Coming Home to Windows Home Server, Part 5
Mar 19, 2008 12:00 PM, Eric B. Rux
WHS File-Corruption Problem: Why the Long Wait for the Fix?
Nearly three months have passed since Microsoft announced that Windows Home Server (WHS) had a file-corruption problem. Microsoft has dutifully kept us in the loop as it learns more about the problem and has mentioned that we might see a fix in June (at the earliest)--a full 6 months after the company acknowledged the bug. You might be asking, “What the heck is taking so long!?”
When I first heard about the problem, I wasn’t concerned. Our friends in Redmond deal with these kinds of problems all the time; how long could it take? How complicated could the fix be?
To find out the reason for the long wait, I searched online for some details and later even contacted Microsoft’s WHS PR firm to get some answers. I knew that WHS was built upon Microsoft Small Business Server (SBS) 2003, and SBS was built on top of Windows Server 2003. Neither of these platforms suffers from the file-corruption problem, so why is WHS vulnerable?
At first, I didn’t believe the warning. Because this product is aimed at everyday home users, I assumed this was Microsoft’s way of reducing the number of support calls it received. So, instead of logging onto the server, I reverted to using the console for safely performing administrative tasks.
Why can’t we use standard administrative tools such as Disk Manager in WHS? Again, the answer lies in WHS’s target customer: the average home user. When it comes to disks and disk management, Microsoft wanted to introduce a different paradigm than classic RAID. WHS needed to let users add additional hard disks and remove older, smaller disks, all while presenting to that user one set of network shares that appeared to grow and grow. WHS also needed a way for users to protect important files in case of a hard disk failure.
To accomplish this feat, Microsoft came up with a new technology called Windows Home Server Drive Extender. This technology takes care of the important “behind the scenes” work that happens when a user adds or removes an internal or external disk drive. WHS servers with single hard disks have it easy: The disk’s first 20GB is partitioned out for the OS, and the rest is used for data storage. This data-storage area is called the primary data partition, and WHS simply stores files there.
As soon as the user adds a second hard disk, the story gets a little more interesting. The files that were located on the primary data partition become small 4KB “pointers” (Microsoft calls them “tombstones”), and the system copies the actual files to the additional drive. For added protection from a hard disk failure, you can enable Protected Storage to ensure that your important files reside on two physical disks. The file will appear to live in the share on the primary data partition, but in reality the system stores the file on a separate disk or disks. This sleight of hand gives the appearance that the primary data partition just keeps growing larger and larger.
My first clue occurred when I logged on to the server via Remote Desktop.
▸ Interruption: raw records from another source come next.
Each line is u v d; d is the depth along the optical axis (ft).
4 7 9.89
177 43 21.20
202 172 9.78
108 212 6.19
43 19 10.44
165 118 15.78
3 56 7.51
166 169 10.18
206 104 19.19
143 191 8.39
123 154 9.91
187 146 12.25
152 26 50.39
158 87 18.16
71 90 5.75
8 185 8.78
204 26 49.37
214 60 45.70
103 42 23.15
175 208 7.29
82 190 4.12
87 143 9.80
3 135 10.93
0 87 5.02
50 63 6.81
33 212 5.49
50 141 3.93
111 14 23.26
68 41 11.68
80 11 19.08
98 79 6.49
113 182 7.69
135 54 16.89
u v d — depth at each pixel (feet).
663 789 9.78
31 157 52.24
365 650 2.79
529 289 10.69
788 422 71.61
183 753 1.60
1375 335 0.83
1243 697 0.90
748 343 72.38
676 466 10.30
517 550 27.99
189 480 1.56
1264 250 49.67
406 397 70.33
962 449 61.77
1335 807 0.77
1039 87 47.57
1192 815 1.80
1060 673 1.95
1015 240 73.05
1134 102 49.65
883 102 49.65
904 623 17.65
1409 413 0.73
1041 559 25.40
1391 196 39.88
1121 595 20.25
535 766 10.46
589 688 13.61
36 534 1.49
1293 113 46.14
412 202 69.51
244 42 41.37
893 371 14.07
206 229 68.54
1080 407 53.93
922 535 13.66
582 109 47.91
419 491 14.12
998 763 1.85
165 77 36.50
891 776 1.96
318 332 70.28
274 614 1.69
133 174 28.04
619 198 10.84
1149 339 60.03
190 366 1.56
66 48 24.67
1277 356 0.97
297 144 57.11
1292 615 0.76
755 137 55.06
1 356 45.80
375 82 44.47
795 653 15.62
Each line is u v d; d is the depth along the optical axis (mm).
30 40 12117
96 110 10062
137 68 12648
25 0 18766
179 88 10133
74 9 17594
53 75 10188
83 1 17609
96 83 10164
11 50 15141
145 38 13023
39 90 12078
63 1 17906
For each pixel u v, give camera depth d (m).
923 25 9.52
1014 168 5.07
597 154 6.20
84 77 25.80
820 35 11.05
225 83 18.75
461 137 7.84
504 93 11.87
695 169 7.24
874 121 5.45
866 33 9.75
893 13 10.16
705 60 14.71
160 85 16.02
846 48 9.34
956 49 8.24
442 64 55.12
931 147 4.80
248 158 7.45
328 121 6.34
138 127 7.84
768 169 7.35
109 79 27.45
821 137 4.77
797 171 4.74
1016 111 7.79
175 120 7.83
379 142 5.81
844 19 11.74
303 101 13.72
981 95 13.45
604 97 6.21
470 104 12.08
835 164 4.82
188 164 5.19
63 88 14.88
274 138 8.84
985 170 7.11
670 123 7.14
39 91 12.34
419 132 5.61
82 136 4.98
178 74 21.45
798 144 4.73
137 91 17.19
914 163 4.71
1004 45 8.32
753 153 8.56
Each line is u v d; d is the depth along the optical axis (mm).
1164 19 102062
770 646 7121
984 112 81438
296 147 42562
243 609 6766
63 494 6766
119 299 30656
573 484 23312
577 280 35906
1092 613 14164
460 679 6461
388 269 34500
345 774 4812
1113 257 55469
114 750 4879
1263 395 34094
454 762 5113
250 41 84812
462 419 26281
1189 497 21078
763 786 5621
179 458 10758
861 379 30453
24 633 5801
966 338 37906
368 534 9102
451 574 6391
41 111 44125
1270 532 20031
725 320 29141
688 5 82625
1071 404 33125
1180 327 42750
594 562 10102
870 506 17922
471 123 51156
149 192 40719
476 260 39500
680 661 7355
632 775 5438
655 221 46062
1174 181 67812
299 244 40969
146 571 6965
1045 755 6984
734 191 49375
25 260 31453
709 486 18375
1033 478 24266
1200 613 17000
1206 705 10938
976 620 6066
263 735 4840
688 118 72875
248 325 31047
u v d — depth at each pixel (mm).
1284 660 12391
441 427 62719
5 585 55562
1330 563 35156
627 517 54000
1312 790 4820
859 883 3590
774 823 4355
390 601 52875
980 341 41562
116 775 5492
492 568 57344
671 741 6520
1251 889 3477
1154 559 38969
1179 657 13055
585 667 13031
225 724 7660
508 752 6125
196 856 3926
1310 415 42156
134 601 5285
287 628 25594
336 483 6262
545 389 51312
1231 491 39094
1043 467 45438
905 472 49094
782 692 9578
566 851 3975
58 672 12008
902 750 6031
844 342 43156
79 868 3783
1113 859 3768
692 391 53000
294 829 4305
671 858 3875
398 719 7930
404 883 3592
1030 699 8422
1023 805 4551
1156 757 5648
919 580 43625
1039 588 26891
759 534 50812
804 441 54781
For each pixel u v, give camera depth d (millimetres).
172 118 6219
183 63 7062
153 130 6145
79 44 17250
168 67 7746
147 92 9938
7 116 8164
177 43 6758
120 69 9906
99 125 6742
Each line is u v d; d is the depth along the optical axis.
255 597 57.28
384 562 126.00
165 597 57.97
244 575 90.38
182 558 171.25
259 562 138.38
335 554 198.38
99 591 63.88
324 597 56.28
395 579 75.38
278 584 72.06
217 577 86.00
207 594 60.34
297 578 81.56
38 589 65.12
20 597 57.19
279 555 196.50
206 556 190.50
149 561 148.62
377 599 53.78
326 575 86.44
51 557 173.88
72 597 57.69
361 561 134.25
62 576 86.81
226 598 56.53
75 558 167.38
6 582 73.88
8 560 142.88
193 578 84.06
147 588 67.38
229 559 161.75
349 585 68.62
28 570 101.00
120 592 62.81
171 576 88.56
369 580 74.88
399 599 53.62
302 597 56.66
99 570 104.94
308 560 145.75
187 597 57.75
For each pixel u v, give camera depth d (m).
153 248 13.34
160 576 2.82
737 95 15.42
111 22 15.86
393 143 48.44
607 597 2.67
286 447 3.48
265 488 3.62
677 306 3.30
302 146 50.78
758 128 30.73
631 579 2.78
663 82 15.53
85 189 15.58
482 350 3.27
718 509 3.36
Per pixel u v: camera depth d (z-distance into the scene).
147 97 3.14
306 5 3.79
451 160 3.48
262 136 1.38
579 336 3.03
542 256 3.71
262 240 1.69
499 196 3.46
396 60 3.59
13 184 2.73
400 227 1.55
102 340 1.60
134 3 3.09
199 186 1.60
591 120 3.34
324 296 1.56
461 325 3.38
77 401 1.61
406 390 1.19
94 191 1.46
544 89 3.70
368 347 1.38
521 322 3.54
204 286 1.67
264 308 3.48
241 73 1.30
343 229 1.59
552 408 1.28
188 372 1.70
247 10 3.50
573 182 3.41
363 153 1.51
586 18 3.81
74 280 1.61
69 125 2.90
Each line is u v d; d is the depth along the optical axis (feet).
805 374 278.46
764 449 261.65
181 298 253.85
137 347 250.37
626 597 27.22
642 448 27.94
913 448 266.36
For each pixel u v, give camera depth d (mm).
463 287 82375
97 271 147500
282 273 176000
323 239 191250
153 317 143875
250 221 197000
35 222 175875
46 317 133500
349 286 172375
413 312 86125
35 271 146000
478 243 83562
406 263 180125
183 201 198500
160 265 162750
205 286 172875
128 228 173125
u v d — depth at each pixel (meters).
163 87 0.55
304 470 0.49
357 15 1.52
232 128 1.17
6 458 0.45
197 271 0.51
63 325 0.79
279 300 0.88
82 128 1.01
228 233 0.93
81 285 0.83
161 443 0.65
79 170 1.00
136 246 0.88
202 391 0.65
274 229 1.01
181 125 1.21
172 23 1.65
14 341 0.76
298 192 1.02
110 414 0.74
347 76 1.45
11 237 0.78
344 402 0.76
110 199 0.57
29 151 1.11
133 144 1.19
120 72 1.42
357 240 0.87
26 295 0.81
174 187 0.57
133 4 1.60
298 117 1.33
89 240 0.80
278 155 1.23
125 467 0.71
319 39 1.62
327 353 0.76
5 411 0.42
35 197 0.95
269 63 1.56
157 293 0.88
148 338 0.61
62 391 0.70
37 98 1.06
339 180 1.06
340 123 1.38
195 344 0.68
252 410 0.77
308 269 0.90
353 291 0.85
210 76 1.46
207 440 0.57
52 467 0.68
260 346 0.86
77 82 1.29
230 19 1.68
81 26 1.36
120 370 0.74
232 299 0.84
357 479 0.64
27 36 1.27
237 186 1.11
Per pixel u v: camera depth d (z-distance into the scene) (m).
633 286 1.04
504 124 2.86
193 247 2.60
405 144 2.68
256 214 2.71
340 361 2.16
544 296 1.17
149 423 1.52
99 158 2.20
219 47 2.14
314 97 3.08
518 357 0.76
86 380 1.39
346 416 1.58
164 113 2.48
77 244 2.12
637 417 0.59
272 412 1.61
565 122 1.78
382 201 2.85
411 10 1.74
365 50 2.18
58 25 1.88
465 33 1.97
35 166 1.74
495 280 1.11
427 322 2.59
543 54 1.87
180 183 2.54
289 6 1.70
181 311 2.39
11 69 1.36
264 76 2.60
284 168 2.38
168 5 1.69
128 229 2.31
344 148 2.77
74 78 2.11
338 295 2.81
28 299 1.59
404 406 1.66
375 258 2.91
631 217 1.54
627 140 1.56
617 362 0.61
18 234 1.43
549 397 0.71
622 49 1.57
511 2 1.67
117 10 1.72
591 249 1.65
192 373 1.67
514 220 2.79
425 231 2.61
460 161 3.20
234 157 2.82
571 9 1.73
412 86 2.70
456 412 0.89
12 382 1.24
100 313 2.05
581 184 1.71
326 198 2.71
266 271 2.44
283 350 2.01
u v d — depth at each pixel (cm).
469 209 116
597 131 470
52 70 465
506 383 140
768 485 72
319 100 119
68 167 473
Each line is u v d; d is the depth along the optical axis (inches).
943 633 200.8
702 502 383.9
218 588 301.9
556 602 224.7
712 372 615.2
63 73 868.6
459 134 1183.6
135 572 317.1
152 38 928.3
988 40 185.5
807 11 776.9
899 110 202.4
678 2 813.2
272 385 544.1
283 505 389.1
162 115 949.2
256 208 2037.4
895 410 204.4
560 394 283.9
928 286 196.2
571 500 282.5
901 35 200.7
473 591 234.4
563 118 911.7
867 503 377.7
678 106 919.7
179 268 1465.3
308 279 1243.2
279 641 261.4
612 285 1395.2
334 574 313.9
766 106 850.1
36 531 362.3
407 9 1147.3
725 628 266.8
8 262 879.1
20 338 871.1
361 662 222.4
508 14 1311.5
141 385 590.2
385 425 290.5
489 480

Instead of seeing a blank desktop, I was immediately faced with a stern warning: Many standard Windows Server administration tools available from this desktop can break Windows Home Server. Read the Release Documentation before you use any tool on this desktop and proceed with caution.
If all this sounds complicated, that’s because it is. Microsoft has a 20-page technical brief that thoroughly breaks down the technology. But even at this basic level, you can see that there must be a lot going on in the inner-workings of the server to ensure that it sets the tombstone correctly and copies the actual data to the correct drive. This “redirection mechanism,” as Microsoft calls it, has the bug that’s causing the data corruption. The Microsoft article “When certain programs are used to edit or transfer files that are stored on a Windows Home Server-based computer that has more than one hard drive, the files may become corrupted” states the following: “A bug has been discovered in the redirection mechanism which, in certain cases, depending on application use patterns, timing, and workload, may cause interactions between NTFS, the Memory Manager, and the Cache Manager to get out of sync.” In other words, if the conditions are just right, when the system is updating the tombstone and the actual file, something goes haywire. Instead of good, clean data being applied to the file, it gets corrupted instead.
For this reason, it’s very important that you don’t use tools such as Disk Manager to try to manipulate the hard disks. It’s also important to use caution when using Windows Explorer when you’re logged on to the server. To be safe, be sure to access the files via the network share (e.g., \server1public, \server1software). This way, you’ll connect to the tombstone files, and WHS Drive Extender will take care of everything in the background for you.
Now that you know a little bit about how this “redirection mechanism” works, you’ll have a better understanding why the fix is taking so long. But you don’t have to be happy about it.